━━ EXTRACTED MATERIAL

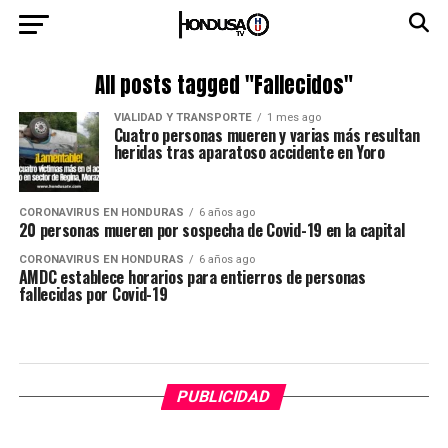
All posts tagged "Fallecidos"
VIALIDAD Y TRANSPORTE
1 mes ago
Cuatro personas mueren y varias más resultan
heridas tras aparatoso accidente en Yoro
CORONAVIRUS EN HONDURAS
6 años ago
20 personas mueren por sospecha de Covid-19 en la capital
CORONAVIRUS EN HONDURAS
6 años ago
AMDC establece horarios para entierros de personas
fallecidas por Covid-19
PUBLICIDAD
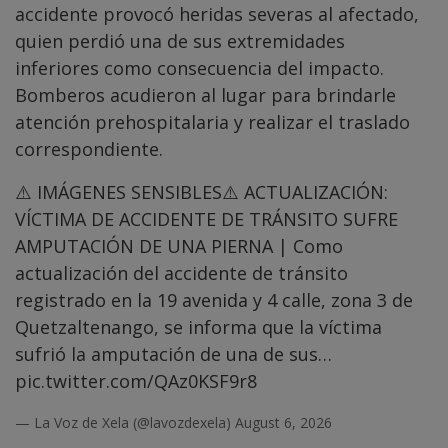
accidente provocó heridas severas al afectado,
quien perdió una de sus extremidades
inferiores como consecuencia del impacto.
Bomberos acudieron al lugar para brindarle
atención prehospitalaria y realizar el traslado
correspondiente.
⚠️ IMÁGENES SENSIBLES⚠️ ACTUALIZACIÓN:
VÍCTIMA DE ACCIDENTE DE TRÁNSITO SUFRE
AMPUTACIÓN DE UNA PIERNA | Como
actualización del accidente de tránsito
registrado en la 19 avenida y 4 calle, zona 3 de
Quetzaltenango, se informa que la víctima
sufrió la amputación de una de sus…
pic.twitter.com/QAz0KSF9r8
— La Voz de Xela (@lavozdexela)
August 6, 2026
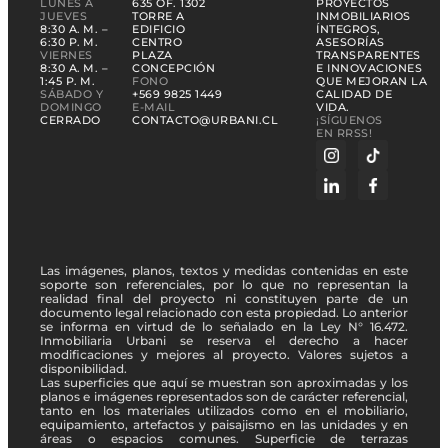
LUNES A
635 OF. 1302
PROYECTOS
JUEVES
TORRE A
INMOBILIARIOS
8:30 A. M. –
EDIFICIO
ÍNTEGROS,
6:30 P. M.
CENTRO
ASESORÍAS
VIERNES
PLAZA
TRANSPARENTES
8:30 A. M. –
CONCEPCIÓN
E INNOVACIONES
1:45 P. M.
FONO
QUE MEJORAN LA
SÁBADO Y
+569 9825 1449
CALIDAD DE
DOMINGO
E-MAIL
VIDA.
CERRADO
CONTACTO@URBANI.CL
¡SÍGUENOS
EN RRSS!
Las imágenes, planos, textos y medidas contenidas en este
soporte son referenciales, por lo que no representan la
realidad final del proyecto ni constituyen parte de un
documento legal relacionado con esta propiedad. Lo anterior
se informa en virtud de lo señalado en la Ley N° 16.472.
Inmobiliaria Urbani se reserva el derecho a hacer
modificaciones y mejores al proyecto. Valores sujetos a
disponibilidad.
Las superficies que aquí se muestran son aproximadas y los
planos e imágenes representados son de carácter referencial,
tanto en los materiales utilizados como en el mobiliario,
equipamiento, artefactos y paisajismo en las unidades y en
áreas o espacios comunes. Superficie de terrazas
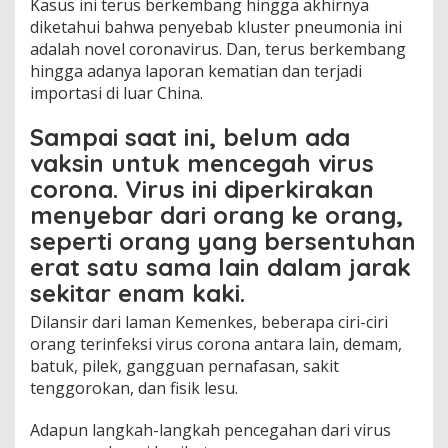
Kasus ini terus berkembang hingga akhirnya
u
s
diketahui bahwa penyebab kluster pneumonia ini
C
adalah novel coronavirus. Dan, terus berkembang
o
hingga adanya laporan kematian dan terjadi
r
importasi di luar China.
o
n
a
Sampai saat ini, belum ada
vaksin untuk mencegah virus
corona. Virus ini diperkirakan
menyebar dari orang ke orang,
seperti orang yang bersentuhan
erat satu sama lain dalam jarak
sekitar enam kaki.
Dilansir dari laman Kemenkes, beberapa ciri-ciri
orang terinfeksi virus corona antara lain, demam,
batuk, pilek, gangguan pernafasan, sakit
tenggorokan, dan fisik lesu.
Adapun langkah-langkah pencegahan dari virus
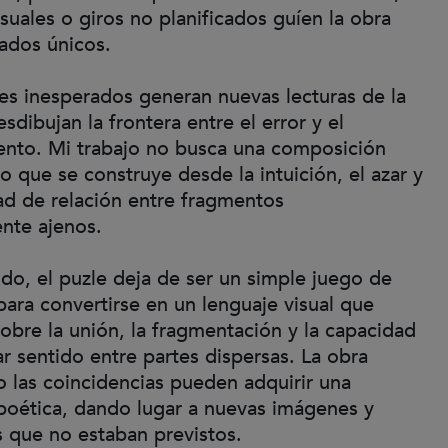
uales o giros no planificados guíen la obra
tados únicos.
es inesperados generan nuevas lecturas de la
sdibujan la frontera entre el error y el
ento. Mi trabajo no busca una composición
no que se construye desde la intuición, el azar y
dad de relación entre fragmentos
nte ajenos.
o, el puzle deja de ser un simple juego de
para convertirse en un lenguaje visual que
sobre la unión, la fragmentación y la capacidad
r sentido entre partes dispersas. La obra
 las coincidencias pueden adquirir una
poética, dando lugar a nuevas imágenes y
s que no estaban previstos.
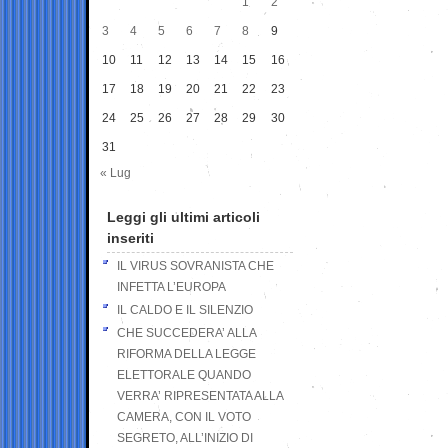
1
2
3
4
5
6
7
8
9
10
11
12
13
14
15
16
17
18
19
20
21
22
23
24
25
26
27
28
29
30
31
« Lug
Leggi gli ultimi articoli
inseriti
IL VIRUS SOVRANISTA CHE
INFETTA L’EUROPA
IL CALDO E IL SILENZIO
CHE SUCCEDERA’ ALLA
RIFORMA DELLA LEGGE
ELETTORALE QUANDO
VERRA’ RIPRESENTATA ALLA
CAMERA, CON IL VOTO
SEGRETO, ALL’INIZIO DI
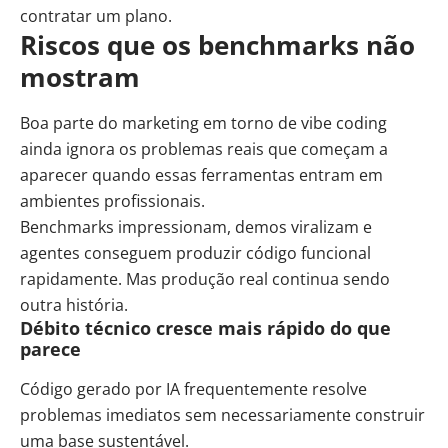
contratar um plano.
Riscos que os benchmarks não
mostram
Boa parte do marketing em torno de vibe coding
ainda ignora os problemas reais que começam a
aparecer quando essas ferramentas entram em
ambientes profissionais.
Benchmarks impressionam, demos viralizam e
agentes conseguem produzir código funcional
rapidamente. Mas produção real continua sendo
outra história.
Débito técnico cresce mais rápido do que
parece
Código gerado por IA frequentemente resolve
problemas imediatos sem necessariamente construir
uma base sustentável.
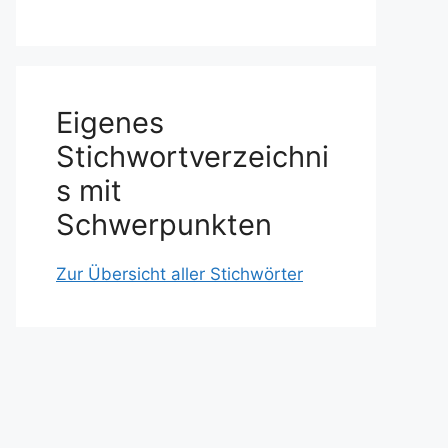
Eigenes
Stichwortverzeichni
s mit
Schwerpunkten
Zur Übersicht aller Stichwörter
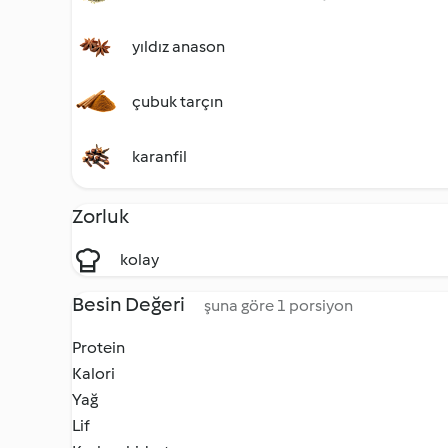
yıldız anason
çubuk tarçın
karanfil
Zorluk
kolay
Besin Değeri
şuna göre 1 porsiyon
Protein
Kalori
Yağ
Lif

━━━━

- WHAT IS NEEDED
An exact transcription of all the entries is required, without the pictures.

- ANSWER TO THIS PROBLEM
All posts tagged "Fallecidos"
VIALIDAD Y TRANSPORTE
1 mes ago
Cuatro personas mueren y varias más resultan
heridas tras aparatoso accidente en Yoro
CORONAVIRUS EN HONDURAS
6 años ago
20 personas mueren por sospecha de Covid-19 en la capital
CORONAVIRUS EN HONDURAS
6 años ago
AMDC establece horarios para entierros de personas
fallecidas por Covid-19
PUBLICIDAD
accidente provocó heridas severas al afectado,
quien perdió una de sus extremidades
inferiores como consecuencia del impacto.
Bomberos acudieron al lugar para brindarle
atención prehospitalaria y realizar el traslado
correspondiente.
⚠️ IMÁGENES SENSIBLES⚠️ ACTUALIZACIÓN:
VÍCTIMA DE ACCIDENTE DE TRÁNSITO SUFRE
AMPUTACIÓN DE UNA PIERNA | Como
actualización del accidente de tránsito
registrado en la 19 avenida y 4 calle, zona 3 de
Quetzaltenango, se informa que la víctima
sufrió la amputación de una de sus…
pic.twitter.com/QAz0KSF9r8
— La Voz de Xela (@lavozdexela)
August 6, 2026
LUNES A
635 OF. 1302
PROYECTOS
JUEVES
TORRE A
INMOBILIARIOS
8:30 A. M. –
EDIFICIO
ÍNTEGROS,
6:30 P. M.
CENTRO
ASESORÍAS
VIERNES
PLAZA
TRANSPARENTES
8:30 A. M. –
CONCEPCIÓN
E INNOVACIONES
1:45 P. M.
FONO
QUE MEJORAN LA
SÁBADO Y
+569 9825 1449
CALIDAD DE
DOMINGO
E-MAIL
VIDA.
CERRADO
CONTACTO@URBANI.CL
¡SÍGUENOS
EN RRSS!
Las imágenes, planos, textos y medidas contenidas en este
soporte son referenciales, por lo que no representan la
realidad final del proyecto ni constituyen parte de un
documento legal relacionado con esta propiedad. Lo anterior
se informa en virtud de lo señalado en la Ley N° 16.472.
Inmobiliaria Urbani se reserva el derecho a hacer
modificaciones y mejores al proyecto. Valores sujetos a
disponibilidad.
Las superficies que aquí se muestran son aproximadas y los
planos e imágenes representados son de carácter referencial,
tanto en los materiales utilizados como en el mobiliario,
equipamiento, artefactos y paisajismo en las unidades y en
áreas o espacios comunes. Superficie de terrazas
Kasus ini terus berkembang hingga akhirnya
u
s
diketahui bahwa penyebab kluster pneumonia ini
C
adalah novel coronavirus. Dan, terus berkembang
o
hingga adanya laporan kematian dan terjadi
r
importasi di luar China.
o
n
a
Sampai saat ini, belum ada
vaksin untuk mencegah virus
corona. Virus ini diperkirakan
menyebar dari orang ke orang,
seperti orang yang bersentuhan
erat satu sama lain dalam jarak
sekitar enam kaki.
Dilansir dari laman Kemenkes, beberapa ciri-ciri
orang terinfeksi virus corona antara lain, demam,
batuk, pilek, gangguan pernafasan, sakit
tenggorokan, dan fisik lesu.
Adapun langkah-langkah pencegahan dari virus
uales o giros no planificados guíen la obra
tados únicos.
es inesperados generan nuevas lecturas de la
sdibujan la frontera entre el error y el
ento. Mi trabajo no busca una composición
no que se construye desde la intuición, el azar y
dad de relación entre fragmentos
nte ajenos.
o, el puzle deja de ser un simple juego de
para convertirse en un lenguaje visual que
sobre la unión, la fragmentación y la capacidad
r sentido entre partes dispersas. La obra
 las coincidencias pueden adquirir una
poética, dando lugar a nuevas imágenes y
s que no estaban previstos.
1
2
3
4
5
6
7
8
9
10
11
12
13
14
15
16
17
18
19
20
21
22
23
24
25
26
27
28
29
30
31
« Lug
Leggi gli ultimi articoli
inseriti
IL VIRUS SOVRANISTA CHE
INFETTA L’EUROPA
IL CALDO E IL SILENZIO
CHE SUCCEDERA’ ALLA
RIFORMA DELLA LEGGE
ELETTORALE QUANDO
VERRA’ RIPRESENTATA ALLA
CAMERA, CON IL VOTO
SEGRETO, ALL’INIZIO DI
contratar um plano.
Riscos que os benchmarks não
mostram
Boa parte do marketing em torno de vibe coding
ainda ignora os problemas reais que começam a
aparecer quando essas ferramentas entram em
ambientes profissionais.
Benchmarks impressionam, demos viralizam e
agentes conseguem produzir código funcional
rapidamente. Mas produção real continua sendo
outra história.
Débito técnico cresce mais rápido do que
parece
Código gerado por IA frequentemente resolve
problemas imediatos sem necessariamente construir
uma base sustentável.
Eigenes
Stichwortverzeichni
s mit
Schwerpunkten
Zur Übersicht aller Stichwörter
yıldız anason
çubuk tarçın
karanfil
Zorluk
kolay
Besin Değeri
şuna göre 1 porsiyon
Protein
Kalori
Yağ
Lif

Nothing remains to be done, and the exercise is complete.